# First Hunt???



## ChukarDog (Dec 7, 2010)

I am new to this forum. 
I have a young V, 14 weeks. She shows signs of being very birdy and retrieves well. I have a large area around the house with a ton of wild quail. Can't shoot, congested area, but they are always around. I have been running her a few times a week and she seems to "hunt". Shgets birdy and then runs wild, flash points sometimes. I know the pointing will come. 

I have had a few GSP in the past and this is the first V I have owned. I have taken my prior GSPs on chukar hunts by this age. Wondering if it too soon for a V to do it? I have heard how they are softer dogs and need to be more cautious. I really don't want to set her back...


----------



## 19Delta (Jan 20, 2010)

I have a 7 mo. old V, my first, but my uncle hunted over them for years. From my experience watching his dogs, there was nothing "soft" about their hunting. Once they hit the field, they were machines, not worrying about weather, conditions, briars, cuts, etc. 
From a training standpoint, a Vizsla's temperment is much 'softer' than other field dogs, ie. they have to be in with the family, don't do well to having lessons 'beat' into them etc.
If you do your job, your V will do his regardless of conditions.

Good luck,

Tim


----------



## gunnr (Aug 14, 2009)

14 weeks is pretty young to be taking a dog out to hunt. You can introduce them to the various components, but expecting them to be able to point, steady to wing,shoot, and retrieve at 14 weeks is unreasonable.

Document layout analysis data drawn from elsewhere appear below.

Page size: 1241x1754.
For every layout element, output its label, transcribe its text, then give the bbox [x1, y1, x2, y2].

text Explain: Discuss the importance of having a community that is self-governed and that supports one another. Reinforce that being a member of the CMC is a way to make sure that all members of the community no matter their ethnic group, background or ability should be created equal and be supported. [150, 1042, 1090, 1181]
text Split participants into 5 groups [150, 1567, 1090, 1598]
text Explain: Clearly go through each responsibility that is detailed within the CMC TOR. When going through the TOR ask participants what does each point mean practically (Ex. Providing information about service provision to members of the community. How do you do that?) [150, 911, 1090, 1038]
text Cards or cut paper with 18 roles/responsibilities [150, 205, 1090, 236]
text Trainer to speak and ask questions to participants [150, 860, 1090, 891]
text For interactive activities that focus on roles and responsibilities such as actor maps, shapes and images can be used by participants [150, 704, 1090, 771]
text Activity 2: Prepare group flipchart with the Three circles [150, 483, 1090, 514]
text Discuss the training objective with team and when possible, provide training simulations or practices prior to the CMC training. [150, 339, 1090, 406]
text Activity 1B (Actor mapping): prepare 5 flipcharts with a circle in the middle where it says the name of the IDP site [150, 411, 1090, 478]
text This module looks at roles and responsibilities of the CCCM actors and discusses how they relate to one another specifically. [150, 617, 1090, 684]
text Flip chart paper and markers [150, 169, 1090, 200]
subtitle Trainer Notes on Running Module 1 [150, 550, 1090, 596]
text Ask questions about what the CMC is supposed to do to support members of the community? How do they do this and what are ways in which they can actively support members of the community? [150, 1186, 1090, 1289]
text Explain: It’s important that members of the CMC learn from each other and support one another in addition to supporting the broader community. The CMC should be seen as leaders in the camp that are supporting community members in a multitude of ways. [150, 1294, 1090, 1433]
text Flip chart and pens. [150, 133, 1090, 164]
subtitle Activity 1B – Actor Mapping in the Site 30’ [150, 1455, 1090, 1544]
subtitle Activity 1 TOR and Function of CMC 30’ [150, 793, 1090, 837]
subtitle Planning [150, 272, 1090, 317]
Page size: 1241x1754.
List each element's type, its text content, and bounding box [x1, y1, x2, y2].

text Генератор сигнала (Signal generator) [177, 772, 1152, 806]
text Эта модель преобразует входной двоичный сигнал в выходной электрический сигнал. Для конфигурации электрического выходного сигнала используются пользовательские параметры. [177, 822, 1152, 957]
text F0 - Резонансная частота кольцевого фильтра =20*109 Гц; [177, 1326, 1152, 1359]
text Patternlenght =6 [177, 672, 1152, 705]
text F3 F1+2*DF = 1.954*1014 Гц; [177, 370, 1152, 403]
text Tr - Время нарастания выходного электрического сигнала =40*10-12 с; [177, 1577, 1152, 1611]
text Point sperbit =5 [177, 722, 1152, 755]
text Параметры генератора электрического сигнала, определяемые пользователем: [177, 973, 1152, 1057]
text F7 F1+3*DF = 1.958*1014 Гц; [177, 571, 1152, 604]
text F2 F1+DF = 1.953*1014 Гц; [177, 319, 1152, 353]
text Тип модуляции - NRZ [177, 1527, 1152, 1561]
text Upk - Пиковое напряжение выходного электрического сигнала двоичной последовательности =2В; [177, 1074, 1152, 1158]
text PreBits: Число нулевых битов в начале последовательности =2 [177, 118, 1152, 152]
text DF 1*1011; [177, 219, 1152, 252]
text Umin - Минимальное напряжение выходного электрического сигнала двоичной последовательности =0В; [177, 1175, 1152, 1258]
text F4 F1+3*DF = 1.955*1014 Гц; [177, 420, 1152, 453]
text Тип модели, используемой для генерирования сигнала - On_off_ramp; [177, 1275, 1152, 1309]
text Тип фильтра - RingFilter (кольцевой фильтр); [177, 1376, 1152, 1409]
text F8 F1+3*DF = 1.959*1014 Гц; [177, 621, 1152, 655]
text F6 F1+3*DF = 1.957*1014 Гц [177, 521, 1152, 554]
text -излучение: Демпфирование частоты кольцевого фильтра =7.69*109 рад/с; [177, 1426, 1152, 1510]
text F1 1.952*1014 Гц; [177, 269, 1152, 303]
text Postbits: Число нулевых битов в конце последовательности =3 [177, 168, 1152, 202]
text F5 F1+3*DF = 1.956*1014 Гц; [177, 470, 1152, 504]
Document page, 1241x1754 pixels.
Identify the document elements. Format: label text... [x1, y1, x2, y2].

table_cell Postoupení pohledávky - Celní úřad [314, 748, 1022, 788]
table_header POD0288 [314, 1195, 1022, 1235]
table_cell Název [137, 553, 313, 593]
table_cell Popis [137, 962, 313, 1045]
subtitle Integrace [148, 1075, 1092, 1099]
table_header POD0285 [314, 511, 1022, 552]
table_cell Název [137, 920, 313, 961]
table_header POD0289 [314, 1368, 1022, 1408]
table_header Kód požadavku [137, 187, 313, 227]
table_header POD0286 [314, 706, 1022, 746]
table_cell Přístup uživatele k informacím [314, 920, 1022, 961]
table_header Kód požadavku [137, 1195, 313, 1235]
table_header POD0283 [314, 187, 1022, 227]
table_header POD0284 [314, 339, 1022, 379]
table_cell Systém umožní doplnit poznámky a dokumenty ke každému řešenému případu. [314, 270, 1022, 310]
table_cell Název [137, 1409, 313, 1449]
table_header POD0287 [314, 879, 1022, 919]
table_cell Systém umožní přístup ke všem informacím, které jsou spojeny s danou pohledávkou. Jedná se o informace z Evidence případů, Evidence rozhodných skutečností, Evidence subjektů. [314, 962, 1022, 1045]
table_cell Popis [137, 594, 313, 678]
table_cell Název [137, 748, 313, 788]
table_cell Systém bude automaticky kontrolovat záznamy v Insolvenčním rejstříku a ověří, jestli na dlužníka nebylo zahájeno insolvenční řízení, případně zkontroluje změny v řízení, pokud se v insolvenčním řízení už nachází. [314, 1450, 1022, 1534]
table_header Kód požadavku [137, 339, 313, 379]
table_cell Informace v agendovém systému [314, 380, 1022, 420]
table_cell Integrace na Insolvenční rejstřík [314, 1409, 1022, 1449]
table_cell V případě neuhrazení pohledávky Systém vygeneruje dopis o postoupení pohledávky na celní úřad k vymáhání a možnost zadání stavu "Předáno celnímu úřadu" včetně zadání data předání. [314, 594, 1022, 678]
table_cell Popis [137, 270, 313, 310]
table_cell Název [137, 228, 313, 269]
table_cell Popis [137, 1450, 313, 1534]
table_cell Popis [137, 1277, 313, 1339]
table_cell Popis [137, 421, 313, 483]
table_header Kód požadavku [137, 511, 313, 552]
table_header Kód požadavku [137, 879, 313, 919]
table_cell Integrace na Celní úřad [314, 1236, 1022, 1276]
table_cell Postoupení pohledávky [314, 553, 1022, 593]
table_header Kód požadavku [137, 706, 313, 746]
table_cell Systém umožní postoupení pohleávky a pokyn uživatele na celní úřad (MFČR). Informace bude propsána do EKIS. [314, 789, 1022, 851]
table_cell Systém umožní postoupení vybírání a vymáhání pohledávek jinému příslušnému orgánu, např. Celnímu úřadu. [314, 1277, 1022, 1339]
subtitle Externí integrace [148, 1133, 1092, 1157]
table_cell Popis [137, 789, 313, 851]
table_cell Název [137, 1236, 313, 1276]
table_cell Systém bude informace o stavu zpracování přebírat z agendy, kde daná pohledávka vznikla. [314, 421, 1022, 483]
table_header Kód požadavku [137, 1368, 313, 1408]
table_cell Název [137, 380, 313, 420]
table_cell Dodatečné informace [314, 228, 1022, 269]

There's nothing "soft" about a V while hunting. Properly trained and introduced, they can do just about everything that you expect of any pointer. They just don't naturally range as far as the bigger running dogs.


----------



## ChukarDog (Dec 7, 2010)

I wouldn't expect her to be steady, or even point. Just want to expose her to wild chukar and such...
Just curious if anyone had expierence running a Vizsla this young and what they expierenced....
Thanks for the responses.


----------